The quota issues that B.O.S.S. reported on two months ago (See BOSS_0535) continue to plague the industry as manufacturing groups and trade unions continue to pressure lawmakers to implement even more stringent limits on goods imported from China. Bilateral trade talks between China and the U.S. have failed to reach an agreement on the volume of Chinese manufactured textiles and apparel allowed into the United States. Currently, the embargoed categories that have the most impact on the outdoor and snow sports industries include many cotton items, man-made fiber (MMF) underwear, shirts, non-knit (woven) shirts, and MMF trousers. In particular, the embargo on MMF trousers, which includes all shell and ski pants, could cause serious shortages at retail this winter.

The issue began after heavy lobbying efforts by trade groups, when the Committee for the Implementation of Textile Agreements (CITA), chaired by James Leonard, imposed the “safeguard provision” of China’s World Trade Organization ascension agreement on May 13, 2005. This established quotas that allowed import volume to grow only 7.5% over last year’s volume. When these quotas were filled in July and August, the U.S. Department of Customs embargoed imports in these categories. These embargoes are set to expire on December 31, 2005.

In addition to the existing quotas, CITA announced that in September, the domestic textile industry filed petitions asking CITA to reapply quotas on apparel products currently embargoed and to apply new quotas on additional apparel categories that should ship in Spring 2006, including man-made fiber coats, which includes ski jackets and other outerwear, and polyester filament fabric, light weight. CITA has requested public comment on these petitions with a deadline of November 10, 2005.

With the failure of the bilateral talks between the U.S. and China, the likelihood of the embargoes running their course and expiring on December 31 is much greater.  Should no deal be reached before December, vendors will have a difficult time getting China-made merchandise into the country. The biggest concern among the industry is the potential for a quota on man made fiber coats – this includes any Gore-Tex, fleece, nylon, or polyester jacket made in China. With sales of jackets 5-7 times the sales of outerwear pants, this could be a potentially devastating blow to outdoor and snow sports retailers and vendors in the U.S.

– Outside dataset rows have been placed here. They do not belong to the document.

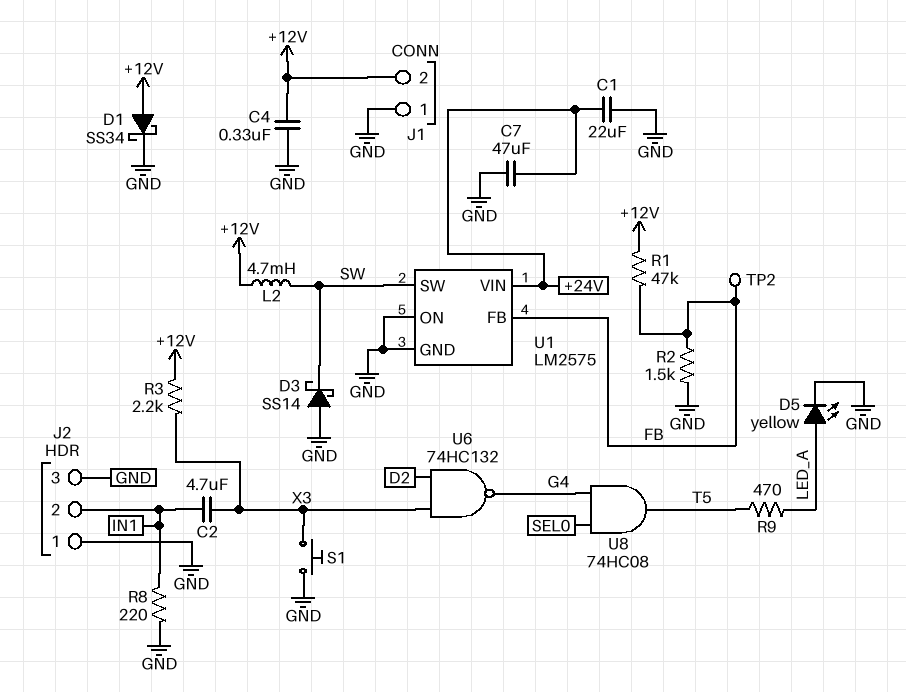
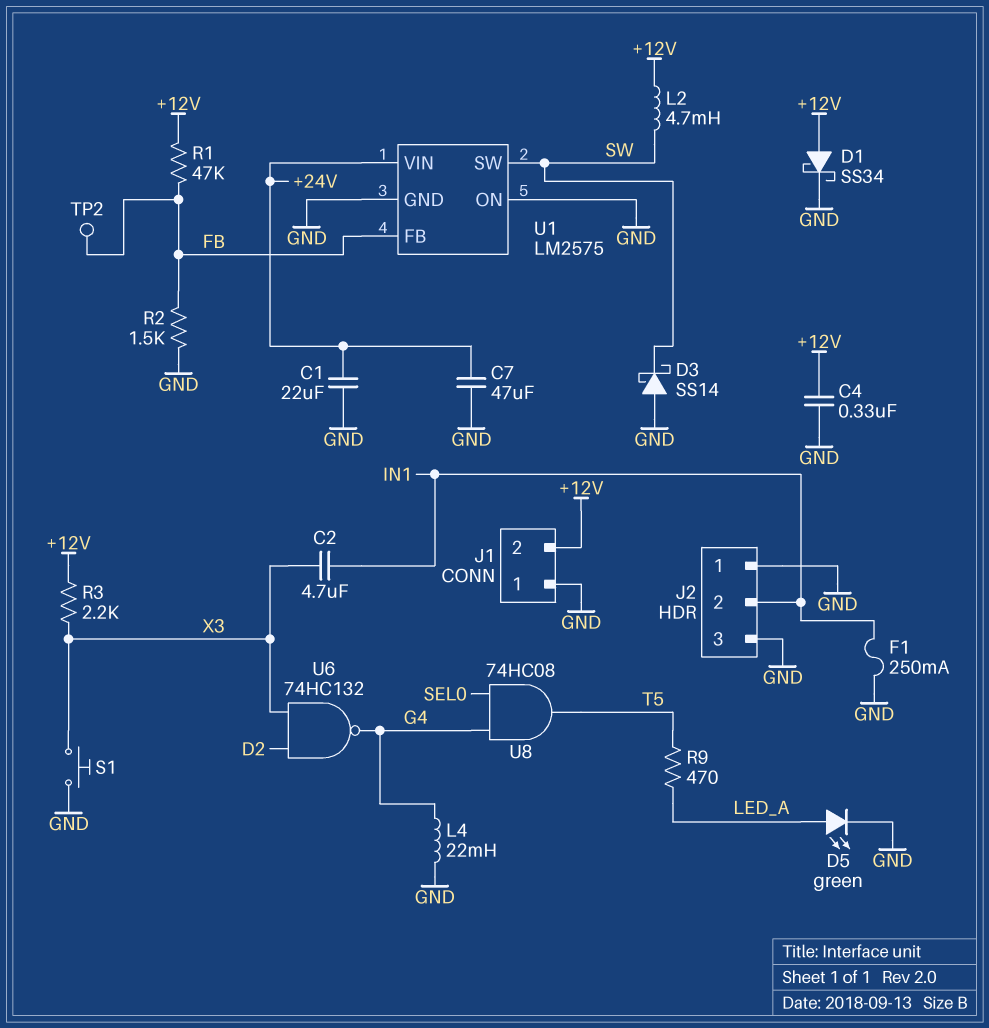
D5: LED yellow (A LED_A, K GND) -> LED green (A LED_A, K GND)
F1: none -> 250mA (GND, IN1)
L4: none -> 22mH (G4, GND)
R8: 220 (GND, IN1) -> none

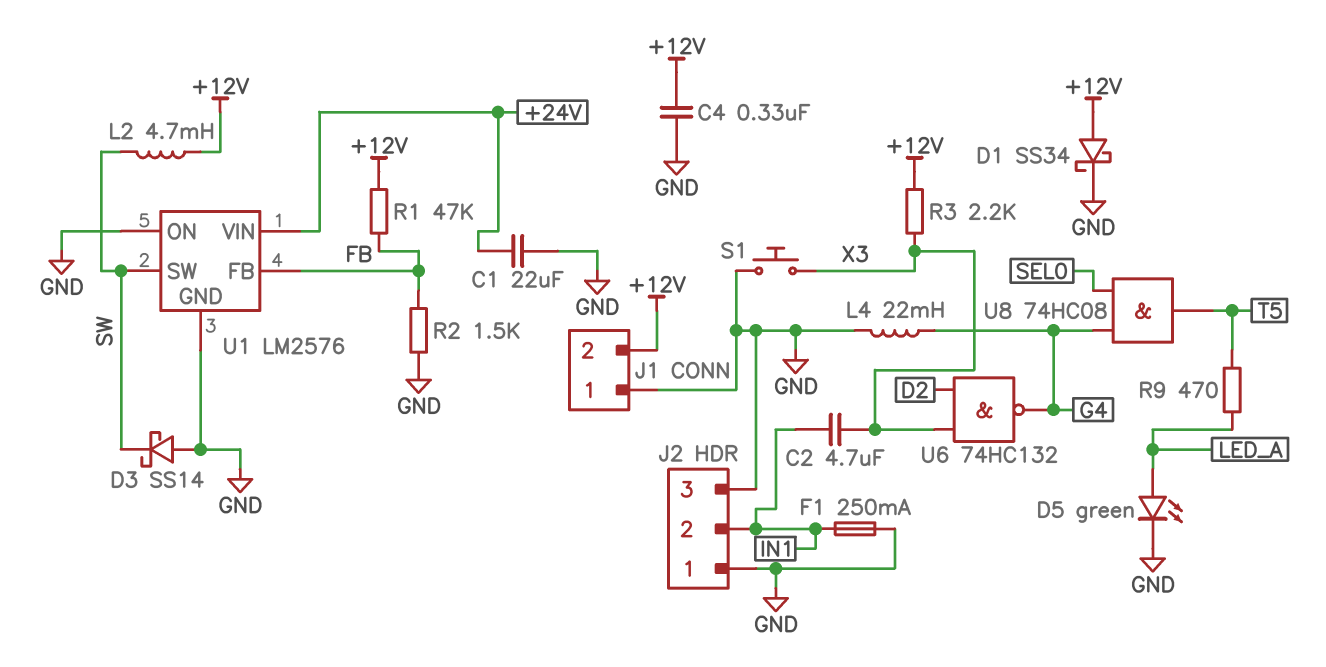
C7: 47uF (+24V, GND) -> none
TP2: test point (FB) -> none
U1: LM2575 -> LM2576

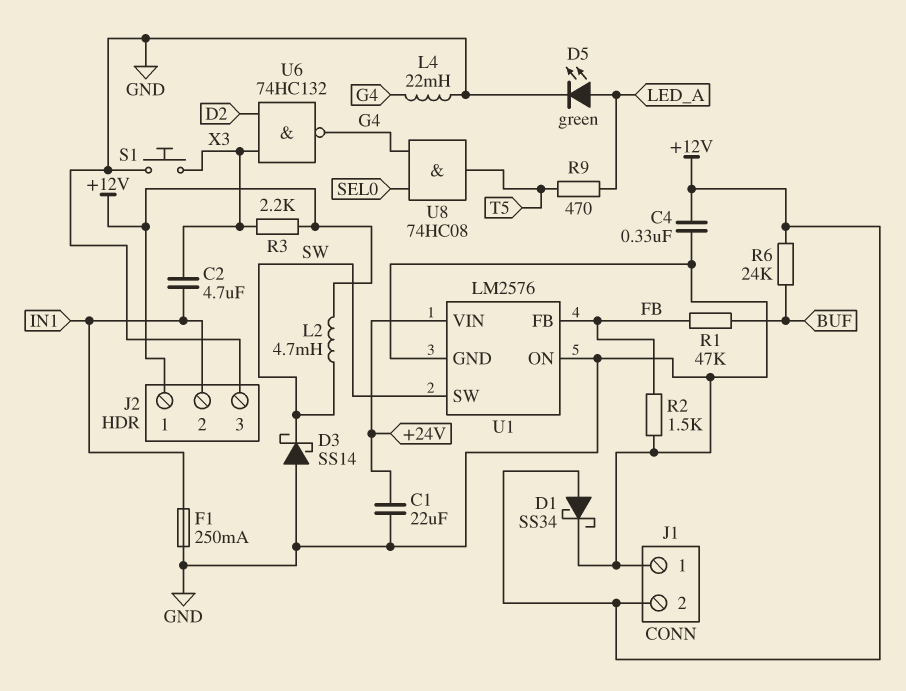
J2 pin 1: GND -> +12V
R1: 47k (+12V, FB) -> 47k (BUF, FB)
R6: none -> 24k (+12V, BUF)

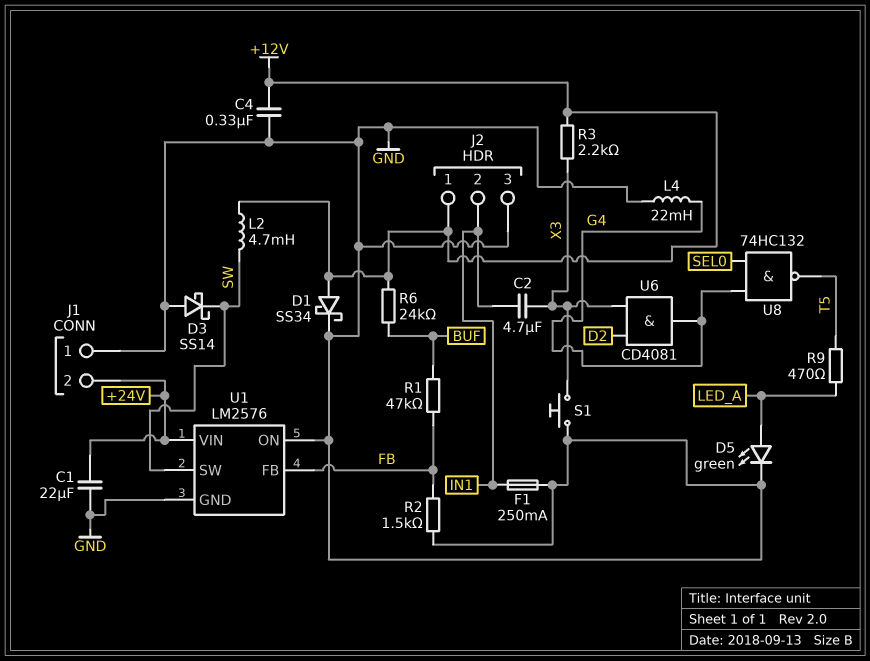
J1 pin 2: +12V -> +24V
U6: NAND 74HC132 (in D2, in X3, out G4) -> AND CD4081 (in D2, in X3, out G4)
U8: AND 74HC08 (in G4, in SEL0, out T5) -> NAND 74HC132 (in G4, in SEL0, out T5)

“The real problem is that the planning process is already finished. These products are sourced 12-15 months in advanced and most vendors have already placed their orders from the factories in China,” said Frank Hugelmeyer, president of OIA. “Now these companies only have two choices, either switch factories and move to the back of the queue – taking a low priority, or accelerate production and shipping and try to slide in before the quota’s are filled.”

Larger companies are likely to have the resources and/or purchasing power to accelerate production or move to another facility. The companies who will be harmed the most by these quotas are the small to mid-sized vendors along with the retailers that depend on their products. However, if the chain of events following a jackets embargo plays out in a similar manner to the recent embargo on pants, the vertical retailers like GAP and American Eagle will be shipping huge quantities of synthetic jackets into U.S. ports and filling up the quotas almost single-handedly.

Again, the problem is not necessarily the quotas themselves, but rather the timing. According to OIA, CITA is placing quotas on apparel that is no longer manufactured in the U.S. and they are looking at restricting spring 2006 apparel when they should be looking at spring 2007 in order to give vendors enough time to react.

“While Outdoor Industry Association is sensitive to the position of the domestic textile industry and agrees the United States must enforce its international trade agreements,” comments Hugelmeyer, “current embargoes are having a detrimental effect on the outdoor industry, particularly in apparel products that have little or no significant domestic manufacturing, and future quotas could devastate the industry.”

OIA has taken several steps to work on this problem, including the formation of a Trade Working Group to respond to existing and proposed applications of quotas on apparel products manufactured in China and the organization has hired a trade-specific lobbyist to address the issue on Capital Hill. Hugelmeyer told BOSS that they are considering a lobbying trip to D.C. sometime before the November deadline for comments, but in the meantime they will be working with their contacts in D.C. to determine the most effective course of action.

SIA continues to lead the snow sports side of the industry with heavy behind-the-scenes work, producing statistical facts for Congress and the Department of Commerce so they have a better understanding of the Snow Sports category. Both OIA and SIA are working on establishing a “carve-out” that exempts specific products from the quotas. Both OIA and SIA have expressed concern over whether or not these actions are designed to create more American jobs. Both organizations seem to think that this has more to do with China re-valuing their currency, creating tougher intellectual property laws, and other global trade issues than with the creation of U.S. manufacturing jobs. The down side is that the government could leave the Outdoor and SnowSports industries behind as collateral damage.